Work instructions -> Convert the text of each row into a JSON list of strings, one string per line, leaving out blank lines.

Supplied material ->

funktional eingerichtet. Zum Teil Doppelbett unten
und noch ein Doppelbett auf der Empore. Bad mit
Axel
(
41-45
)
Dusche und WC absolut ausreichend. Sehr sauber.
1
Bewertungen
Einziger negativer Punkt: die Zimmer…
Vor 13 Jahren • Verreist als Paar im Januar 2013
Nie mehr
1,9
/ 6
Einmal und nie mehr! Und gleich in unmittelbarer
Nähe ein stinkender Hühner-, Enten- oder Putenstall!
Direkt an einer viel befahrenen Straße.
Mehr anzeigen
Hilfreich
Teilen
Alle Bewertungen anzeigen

Solution to this exercise ->
[
  "funktional eingerichtet. Zum Teil Doppelbett unten",
  "und noch ein Doppelbett auf der Empore. Bad mit",
  "Axel",
  "(",
  "41-45",
  ")",
  "Dusche und WC absolut ausreichend. Sehr sauber.",
  "1",
  "Bewertungen",
  "Einziger negativer Punkt: die Zimmer…",
  "Vor 13 Jahren • Verreist als Paar im Januar 2013",
  "Nie mehr",
  "1,9",
  "/ 6",
  "Einmal und nie mehr! Und gleich in unmittelbarer",
  "Nähe ein stinkender Hühner-, Enten- oder Putenstall!",
  "Direkt an einer viel befahrenen Straße.",
  "Mehr anzeigen",
  "Hilfreich",
  "Teilen",
  "Alle Bewertungen anzeigen"
]